# How can I bond with a budgie?



## UaDavid (Oct 25, 2017)

I have a male budgie that I've had for a little over a year now and he was 6 months old when I got him. I've tried a lot of things now and nothing has really worked. He'll hop on to my finger if I hold it in front of him and that's it. Please help because I got my budgie to have a little friend, not just a bird to look after.


----------



## StarlingWings (Mar 15, 2013)

Hi there and :welcome: to the forums!

I think you need to take a step back from "trying" to tame him. Since you've tried a lot of things I think that this is a relationship that's just going to develop naturally. The true bonding comes when he begins to include you in his "flock", and counts you as part of his family. The thing is, that's more than just trust-- he obviously trusts you now, but doesn't feel inclined to seek out time with you. What I would recommend doing is letting him know he's a part of your "flock" first. Do everything in the same room as him--going on the computer, watching TV, hobbies like knitting or scrapbooking or reading--and talk to him as much as you can. I know you're already doing some of this, but making sure to really send the right cues that you'd like to include him in your "flock" will help him connect with you, if he'd like. 

Not all budgies are inclined to bond with humans, and if after a while, it seems like he's just not as interested in you as he could be, then you might consider getting him a budgie friend, if you're able to commit to more vet bills, another cage for quarantine, etc. 

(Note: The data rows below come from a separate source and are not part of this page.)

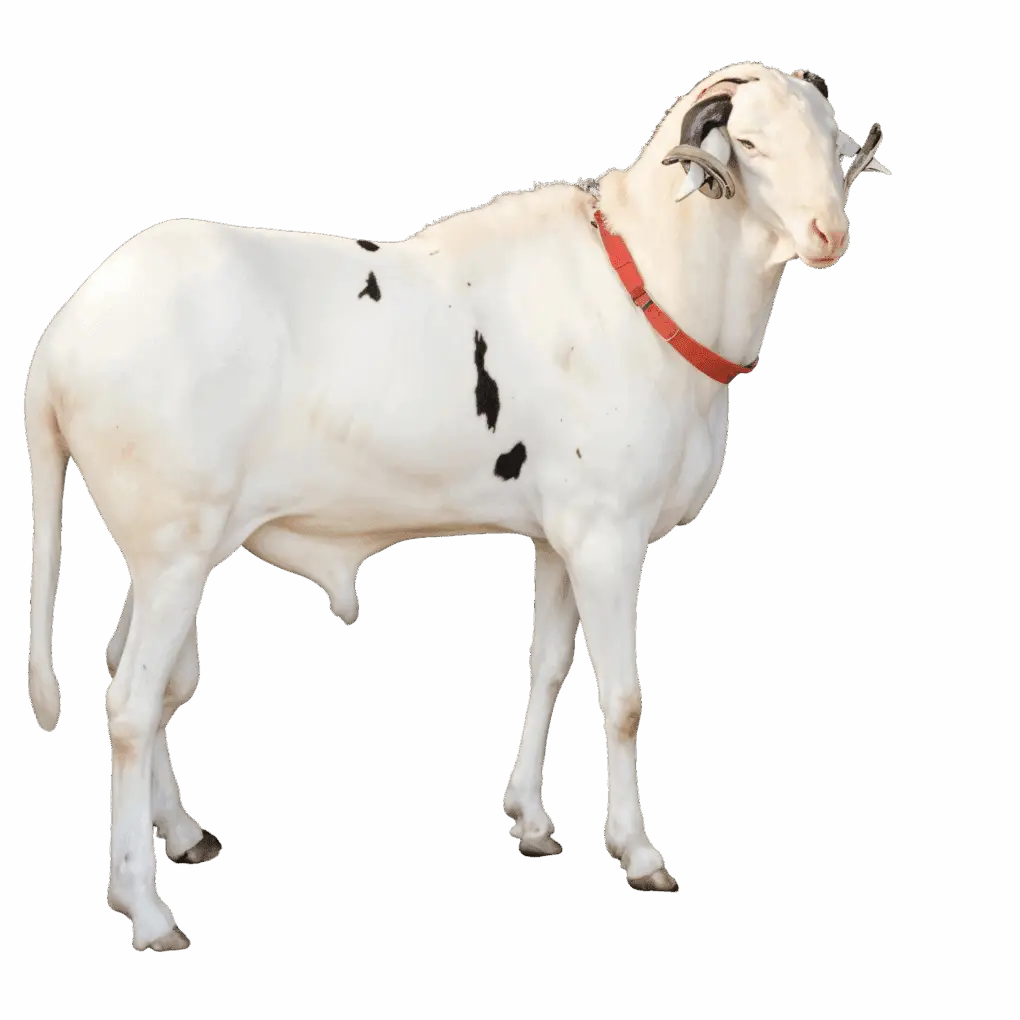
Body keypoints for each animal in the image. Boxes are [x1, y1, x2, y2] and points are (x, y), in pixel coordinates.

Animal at [24, 60, 889, 952]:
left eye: (830, 137)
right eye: (749, 141)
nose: (828, 231)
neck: (644, 290)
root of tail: (65, 334)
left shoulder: (561, 536)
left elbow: (550, 667)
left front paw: (531, 817)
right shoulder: (611, 535)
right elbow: (624, 701)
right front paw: (638, 850)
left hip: (168, 552)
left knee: (139, 674)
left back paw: (182, 834)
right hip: (172, 552)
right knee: (131, 705)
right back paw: (144, 905)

However, also keep in mind that it may take him a very long time to come out of his shell. My budgie girl and I are bonded to one another but it took a few years for us to really get to a place where we both unanimously agreed on this.  I've had her for five years. 

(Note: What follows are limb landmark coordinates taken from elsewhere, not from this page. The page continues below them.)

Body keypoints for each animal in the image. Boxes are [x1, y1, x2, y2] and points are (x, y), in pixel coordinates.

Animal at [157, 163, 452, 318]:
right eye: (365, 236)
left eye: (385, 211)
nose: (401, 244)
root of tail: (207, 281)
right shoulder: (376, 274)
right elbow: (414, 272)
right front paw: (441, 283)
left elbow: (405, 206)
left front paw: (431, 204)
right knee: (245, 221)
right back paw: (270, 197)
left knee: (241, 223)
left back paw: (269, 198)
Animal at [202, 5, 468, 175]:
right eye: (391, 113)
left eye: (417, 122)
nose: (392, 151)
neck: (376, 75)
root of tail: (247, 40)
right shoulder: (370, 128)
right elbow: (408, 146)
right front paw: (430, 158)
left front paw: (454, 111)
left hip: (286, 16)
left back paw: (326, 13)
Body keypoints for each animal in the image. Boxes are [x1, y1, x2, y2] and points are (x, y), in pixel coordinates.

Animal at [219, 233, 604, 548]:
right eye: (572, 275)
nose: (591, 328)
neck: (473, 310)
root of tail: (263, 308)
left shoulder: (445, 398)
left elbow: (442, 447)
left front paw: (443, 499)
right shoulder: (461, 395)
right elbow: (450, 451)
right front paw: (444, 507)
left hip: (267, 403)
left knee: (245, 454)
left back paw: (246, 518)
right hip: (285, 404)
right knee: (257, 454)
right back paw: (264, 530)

The best advice I can give is to really send all the right body cues-- budgies are very receptive to body language and human emotion. Forget about the "scheduled taming" part of it, since if he gets on your finger on his own, that's already been achieved. The important part is building that bond. 

It's not necessary for him to leave the cage, so if he doesn't do so on his own, you shouldn't force him.

Meanwhile, you've come to a great place to learn even more about budgies  Be sure to look through the forum's many Budgie Articles and "stickies", which will ensure you're up to date on all the best practices for budgie care. 

If you have any questions after reading through everything, be sure to ask!  We look forward to seeing more of you around the forums! 

Keep us posted on how your little one is doing, we'd love to meet him when you get a chance! :thumbup:

Cheers :wave:


----------



## UaDavid (Oct 25, 2017)

Thank you for replying, this is going to help out a lot.


----------



## FaeryBee (May 9, 2011)

*Starling Wings has offered you the best possible advice. :thumbup:

I'll be watching this thread for your updates on how you are progressing with your budgie.
What is his name?*


----------



## UaDavid (Oct 25, 2017)

His name is Archie.


----------